Agar pabrik tidak kekurangan tebu. Agar petani merasakan keadilan dan
kesejahteraan.
Menurut
Dahlan Iskan : mencari jawabnya tidak sulit. Sudah ada contoh yang sangat berhasil.
Pabrik Gula Pesantren Baru dan Pabrik Gula Ngadirejo, keduanya di Kediri, sudah
menerapkannya dengan sukses. Demikian juga delapan pabrik gula lainnya,
termasuk yang di Lampung dan Palembang. Sejak empat tahun lalu kelompok 10 ini
tidak pernah lagi mengalami kesulitan bahan baku. Bahkan sampai berlebihan.

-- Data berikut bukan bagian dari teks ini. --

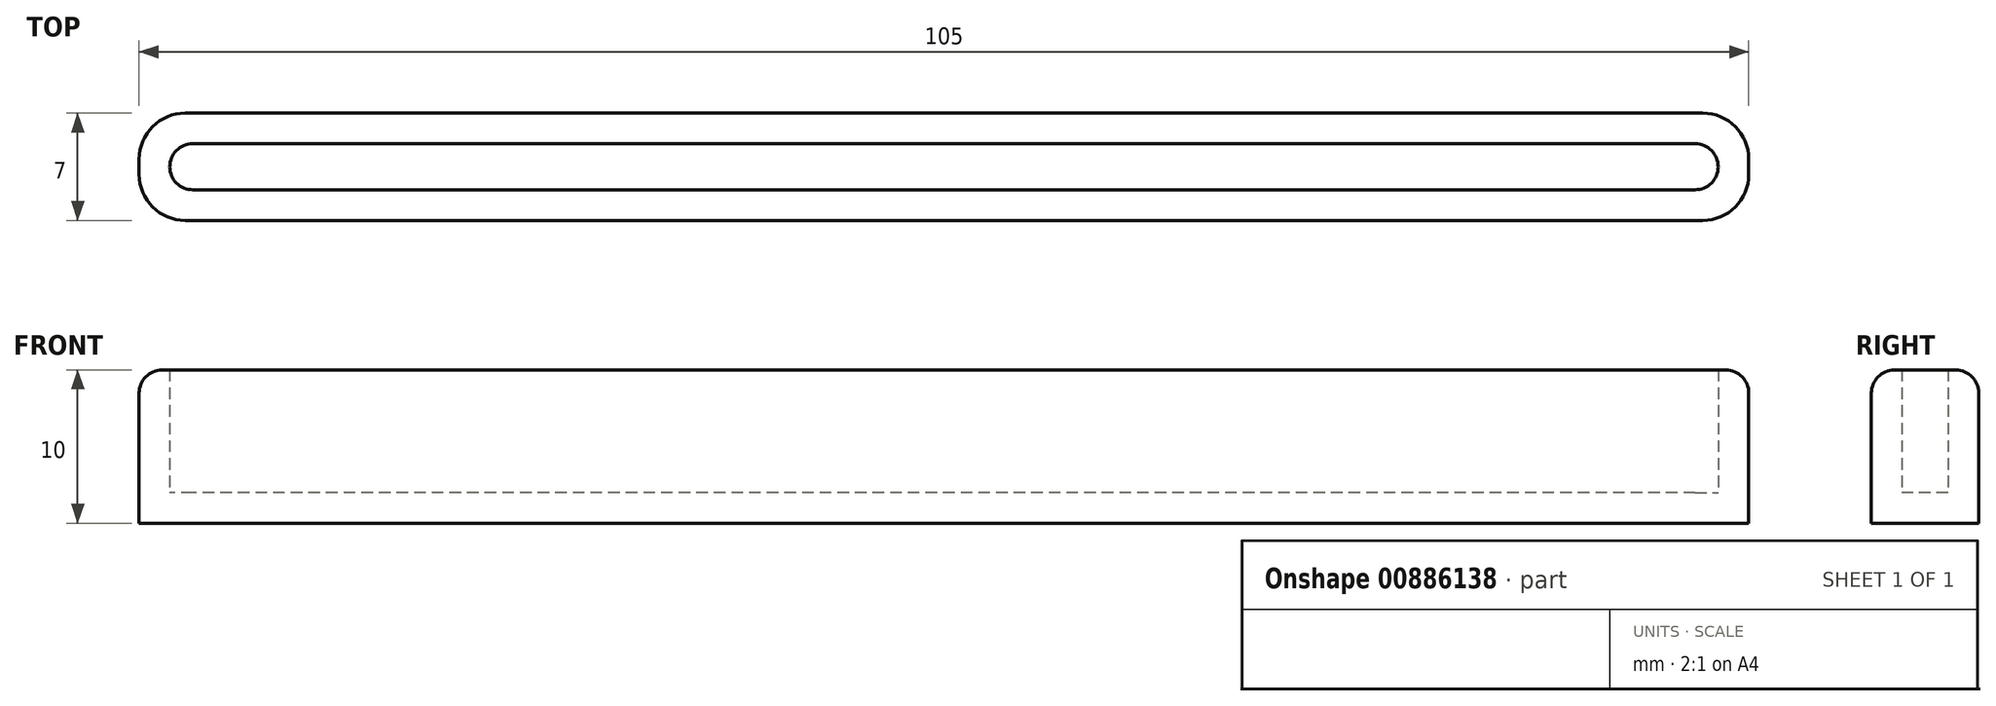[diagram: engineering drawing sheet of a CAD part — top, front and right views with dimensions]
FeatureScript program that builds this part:
annotation { "Feature Type Name" : "Feature", "Feature Type Description" : "" }
export const myFeature = defineFeature(function(context is Context, id is Id, definition is map)
    precondition{}
    {
        {
            var Q0;
            Q0=qCreatedBy(makeId("Top.planeOp"),FACE);
            var sketch = newSketch(context, id + "F0", { "sketchPlane" : qUnion([Q0])});
            skLineSegment(sketch, "E0.bottom", {"start": v(-52.5, 3.5) * mm, "end": v(52.5, 3.5) * mm});
            skLineSegment(sketch, "E0.top", {"start": v(-52.5, -3.5) * mm, "end": v(52.5, -3.5) * mm});
            skLineSegment(sketch, "E0.left", {"start": v(-52.5, 3.5) * mm, "end": v(-52.5, -3.5) * mm});
            skLineSegment(sketch, "E0.right", {"start": v(52.5, 3.5) * mm, "end": v(52.5, -3.5) * mm});
            skPoint(sketch, "E0.middle", {"position": v(0, 0) * mm});
            skLineSegment(sketch, "E1.bottom", {"start": v(-49, 1.5) * mm, "end": v(49, 1.5) * mm});
            skLineSegment(sketch, "E1.top", {"start": v(-49, -1.5) * mm, "end": v(49, -1.5) * mm});
            skLineSegment(sketch, "E1.left", {"start": v(-50.5, 0) * mm, "end": v(-50.5, 0) * mm});
            skLineSegment(sketch, "E1.right", {"start": v(50.5, 0) * mm, "end": v(50.5, 0) * mm});
            skPoint(sketch, "E2.visualSharp", {"position": v(-50.5, 1.5) * mm});
            skArc(sketch, "E2.filletArc", {"start": v(-49, 1.5) * mm, "mid": v(-50.06, 1.06) * mm, "end": v(-50.5, 0) * mm});
            skPoint(sketch, "E3.visualSharp", {"position": v(-50.5, -1.5) * mm});
            skArc(sketch, "E3.filletArc", {"start": v(-50.5, 0) * mm, "mid": v(-50.06, -1.06) * mm, "end": v(-49, -1.5) * mm});
            skPoint(sketch, "E4.visualSharp", {"position": v(50.5, -1.5) * mm});
            skArc(sketch, "E4.filletArc", {"start": v(49, -1.5) * mm, "mid": v(50.06, -1.06) * mm, "end": v(50.5, 0) * mm});
            skPoint(sketch, "E5.visualSharp", {"position": v(50.5, 1.5) * mm});
            skArc(sketch, "E5.filletArc", {"start": v(50.5, 0) * mm, "mid": v(50.06, 1.06) * mm, "end": v(49, 1.5) * mm});
            skSolve(sketch);
        }
        {
            var Q0;
            Q0=makeQuery(id+"F0.imprint","IMPRINT",FACE,{"disambiguationData":[TD([[makeQuery(id+"F0.imprint","IMPRINT",EDGE,{"derivedFrom":sQuery(id+"F0.wireOp",EDGE,"E1.bottom")}),-1.0]])]});
            var Q1;
            Q1=makeQuery(id+"F0.imprint","IMPRINT",FACE,{"disambiguationData":[TD([[makeQuery(id+"F0.imprint","IMPRINT",EDGE,{"derivedFrom":sQuery(id+"F0.wireOp",EDGE,"E0.bottom")}),-1.0]])]});
            extrude(context, id + "F1", {"entities" : qUnion([Q0, Q1]), "depth" : 2 * mm, "offsetDistance" : 25 * mm});
        }
        {
            var Q0;
            Q0=makeQuery(id+"F0.imprint","IMPRINT",FACE,{"disambiguationData":[TD([[makeQuery(id+"F0.imprint","IMPRINT",EDGE,{"derivedFrom":sQuery(id+"F0.wireOp",EDGE,"E0.bottom")}),-1.0]])]});
            extrude(context, id + "F2", {"entities" : qUnion([Q0]), "operationType" : NewBodyOperationType.ADD, "depth" : 10 * mm, "offsetDistance" : 25 * mm});
        }
        {
            var Q0;
            {var subQ0=sQuery(id+"F0.wireOp",EDGE,"E0.left");var subQ1=sQuery(id+"F0.wireOp",EDGE,"E0.top");Q0=makeQuery(id+"F2.boolean.opBoolean","MERGE",EDGE,{"derivedFrom":[makeQuery(id+"F1.opExtrude","SWEPT_EDGE",EDGE,{"disambiguationData":[OSD([subQ1,subQ0])]}),makeQuery(id+"F2.opExtrude","SWEPT_EDGE",EDGE,{"disambiguationData":[OSD([subQ1,subQ0])]})]});}
            var Q1;
            {var subQ0=sQuery(id+"F0.wireOp",EDGE,"E0.right");var subQ1=sQuery(id+"F0.wireOp",EDGE,"E0.top");Q1=makeQuery(id+"F2.boolean.opBoolean","MERGE",EDGE,{"derivedFrom":[makeQuery(id+"F1.opExtrude","SWEPT_EDGE",EDGE,{"disambiguationData":[OSD([subQ1,subQ0])]}),makeQuery(id+"F2.opExtrude","SWEPT_EDGE",EDGE,{"disambiguationData":[OSD([subQ1,subQ0])]})]});}
            var Q2;
            {var subQ0=sQuery(id+"F0.wireOp",EDGE,"E0.right");var subQ1=sQuery(id+"F0.wireOp",EDGE,"E0.bottom");Q2=makeQuery(id+"F2.boolean.opBoolean","MERGE",EDGE,{"derivedFrom":[makeQuery(id+"F1.opExtrude","SWEPT_EDGE",EDGE,{"disambiguationData":[OSD([subQ1,subQ0])]}),makeQuery(id+"F2.opExtrude","SWEPT_EDGE",EDGE,{"disambiguationData":[OSD([subQ1,subQ0])]})]});}
            var Q3;
            {var subQ0=sQuery(id+"F0.wireOp",EDGE,"E0.left");var subQ1=sQuery(id+"F0.wireOp",EDGE,"E0.bottom");Q3=makeQuery(id+"F2.boolean.opBoolean","MERGE",EDGE,{"derivedFrom":[makeQuery(id+"F1.opExtrude","SWEPT_EDGE",EDGE,{"disambiguationData":[OSD([subQ1,subQ0])]}),makeQuery(id+"F2.opExtrude","SWEPT_EDGE",EDGE,{"disambiguationData":[OSD([subQ1,subQ0])]})]});}
            fillet(context, id + "F3", {"entities" : qUnion([Q0, Q1, Q2, Q3]), "radius" : 3 * mm, "tangentPropagation" : true, "allowEdgeOverflow" : false});
        }
        {
            var Q0;
            Q0=makeQuery(id+"F2.opExtrude","CAP_EDGE",EDGE,{"disambiguationData":[OSD([sQuery(id+"F0.wireOp",EDGE,"E0.bottom")])],"isStart":false});
            fillet(context, id + "F4", {"entities" : qUnion([Q0]), "radius" : 1.5 * mm, "tangentPropagation" : true, "allowEdgeOverflow" : false});
        }
    });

Kuncinya satu: Keterbukaan manajemen kepada petani tebu.
Namun, kata
kunci itu tidak dapat dilaksanakan di beberapa pabrik gula, yang justru karena
kesulitan bahan baku, bahkan berencana menutup 7 pabrik gula yaitu PG Kanigoro Madiun, PG
Gending, PG Wonolangan, PG. Pajarakan di Probolinggo, dan PG Wringinganom, PG.
Olean, PG. Panji di Situbondo karena kekurangan lahan dan merugi. Meruginya
ketujuh Pabrik Gula PTPN
XI tersebut, dikarenakan buruknya manajemen perusahaan. (Gempur, Juni 2011).
Apakah ada
jaminan, jika manajemen pabrik gula di perbaiki dengan memberikan ruang pada
petani untuk mengetahui manajemen pabrik, menjadikan kekurangan lahan
terpenuhi? Ternyata tidak. Di PTPN XI, persoalan profit sharing yang tidak adil
juga menjadi masalah yang dijadikan alasan petani untuk mengirimkan tebu ke
pabrik lain. Sehingga tetap saja pabrik gula-pabrik gula dibawah PTPN XI
menghadapi kekurangan pasokan tebu.
Bahtsul Masail Kubro, memang tidak secara
detail membahas masalah profit sharing, sehingga persoalan “bagaimana merebut
kepercayaan petani” dan bagaimana mengembalikan kepercayan petani yang hilang
terhadap BUMN khususnya di PTPN XI, belum terjawab. Jebloknya kepercayaan
petani, rupanya tidak bisa dijawab hanya dengan membuka manajemen pabrik.
Karena justru manajemen pabrik (manajemen direksi) yang secara rapat ditutupi
agar jaringan penguasaan gula, yang keuntungannya dinikmati segelintir pemain, tidak
gampang dibongkar. Tehnik penguasaan itu, melibatkan pemodal, oknum direksi dan
asosiasi petani, dengan melakukan rekayasa terhadap penentuan profit sharing. (Eros/Zq/Yud/Rud/Rus/Iks).